Another possibility is to Trotterize

T_{Δ, c}

or

T_{Δ}

according to odd and even entries as described in Section 3.2.4. This is what is termed a parity-partitioned mixer in [19]. However, fewer and fewer feasible states can be reached as n increases, as we have seen in Figure 6. Repeated applications (

r > 0

in Equation (6)) are necessary, and r increases with increasing n. Figure 7 shows a comparison of different Trotterizations. As the cost of the mixer is dictated by the number of nonzero entries of the transition matrix, it is more efficient to add mixers for off-diagonals according to

\sum_{i \in I} (T_{O (i)} + T_{E (i)})

for some suitable index set I.

5.2. General Cases

In this section, we analyze some specific cases that go beyond unrestricted mixers and mixers restricted to one-hot states.

5.2.1. Example 1

We start by looking at the case

B = {| 100 ⟩, | 010 ⟩, | 011 ⟩}

. Using

T_{Δ} = c_{1, 2} T_{1 \leftrightarrow 2} + c_{2, 3} T_{2 \leftrightarrow 3}

and

T_{Δ, c} = T_{Δ} + c_{3, 1} T_{3 \leftrightarrow 1}

, this results in the mixer

\begin{matrix} H_{M, B} = & c_{1, 2} \frac{1}{4} (X X + Y Y) (I + Z) \\ + c_{2, 3} \frac{1}{4} (I + Z) (I - Z) X \\ + c_{3, 1} \frac{1}{4} (X X X + Y X Y + Y Y X - X Y Y) \end{matrix}

(52)

with

Cost (H_{M}) = 12 c_{1, 2} + 8 c_{2, 3} + 16 c_{3, 1}

. Here,

(c_{1, 2}, c_{2, 3}, c_{3, 1}) = (1, 1, 0)

corresponds to

T_{Δ}

and

(1, 1, 1)

to

T_{Δ, c}

. There is a lot of freedom adding mixers, which is summarized in Table 4. Adding more terms only increases the cost for this case. Overall, the most efficient mixers for B are given by

H_{M} = \frac{c_{1, 2}}{2} [\begin{matrix} X X I + X X Z or \\ X X I + Y Y Z \end{matrix}] + \frac{c_{2, 3}}{2} [\begin{matrix} (I + Z) I X or \\ I (I - Z) X \end{matrix}] + \frac{c_{3, 1}}{2} [\begin{matrix} X X X - X Y Y or \\ X X X + Y X Y \end{matrix}],

(53)

with associated cost

Cost (H_{M}) = 6 c_{1, 2} + 2 c_{2, 3} + 8 c_{3, 1}

. A valid Trotterization is given through splitting according to

T_{i \leftrightarrow j}

.

5.2.2. Example 2

Finally, we investigate the case

B = {| 10010 ⟩, | 01110 ⟩, | 10011 ⟩, | 11101 ⟩, | 00110 ⟩, | 01010 ⟩}

, which restricts to six of the total

2^{5} = 32

computational basis states for 5 qubits. It is not clear a priori if for any (distinct) pair

T_{i_{1}, j_{1}}

and

T_{i_{2}, j_{2}}

, all pairs of non-vanishing Pauli strings commute. In order to fulfill Equation (6) for

r = 1

, this means that one needs to Trotterize according to all pairs of

T_{A}

, as shown in Table 5. The resulting cost for this Trotterized mixer is

Cost (H_{M}) = 1360

. Since

H \cap B

is spanned by

k = 2^{n} - | B | = 26

computational basis states, there are

(\begin{matrix} k \\ 2 \end{matrix}) = 325

different pairs to add to each

T_{i \leftrightarrow j}

. As Table 5 shows, this can reduce the cost of the resulting mixer to

Cost (H_{M}) = 568

. Of course, there is the possibility to reduce the cost even further by adding more mixers for states in the kernel of

H_{M, B}

. However, this quickly becomes computationally very demanding, when all possibilities are considered in a brute-force fashion.

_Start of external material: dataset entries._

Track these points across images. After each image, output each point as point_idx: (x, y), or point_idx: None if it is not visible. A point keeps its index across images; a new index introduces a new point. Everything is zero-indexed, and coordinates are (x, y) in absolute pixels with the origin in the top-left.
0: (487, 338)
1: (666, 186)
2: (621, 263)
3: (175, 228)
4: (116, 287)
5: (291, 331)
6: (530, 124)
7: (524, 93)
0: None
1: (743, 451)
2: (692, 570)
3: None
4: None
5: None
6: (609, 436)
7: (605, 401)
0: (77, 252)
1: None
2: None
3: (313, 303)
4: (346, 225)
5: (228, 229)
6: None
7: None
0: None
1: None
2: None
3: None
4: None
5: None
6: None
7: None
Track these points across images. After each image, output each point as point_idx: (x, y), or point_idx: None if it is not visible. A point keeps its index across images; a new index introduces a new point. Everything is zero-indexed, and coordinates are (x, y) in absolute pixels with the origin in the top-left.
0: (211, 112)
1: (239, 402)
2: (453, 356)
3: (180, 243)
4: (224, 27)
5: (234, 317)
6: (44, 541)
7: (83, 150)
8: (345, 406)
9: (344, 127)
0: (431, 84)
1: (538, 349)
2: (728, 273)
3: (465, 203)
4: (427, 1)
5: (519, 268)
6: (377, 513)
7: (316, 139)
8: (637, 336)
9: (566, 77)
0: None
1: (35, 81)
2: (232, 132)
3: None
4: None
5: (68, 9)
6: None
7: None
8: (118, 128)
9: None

6. Conclusions and Outlook

While designing mixers with the presented framework is more or less straightforward, designing efficient mixers turns out to be a difficult task. An additional difficulty arises due to the need for Trotterization. Somewhat counter-intuitively, the more restricted the mixer, i.e., the smaller the subspace, the more design freedom one has to increase efficiency. More structure/symmetry of the restricted subspace seems to allow for a lower cost of the resulting mixer. For the case of “one-hot” states, we provide a deeper understanding of the requirements for Trotterizations. Compared to the state of the art in the literature, this leads to a considerable reduction of the cost of the mixer, as defined in Equation (36). The introduced framework reveals a rigorous mathematical analysis of the underlying structure of mixer Hamiltonians and deepens the understanding of those. We believe the framework can serve as the backbone for the further development of efficient mixers.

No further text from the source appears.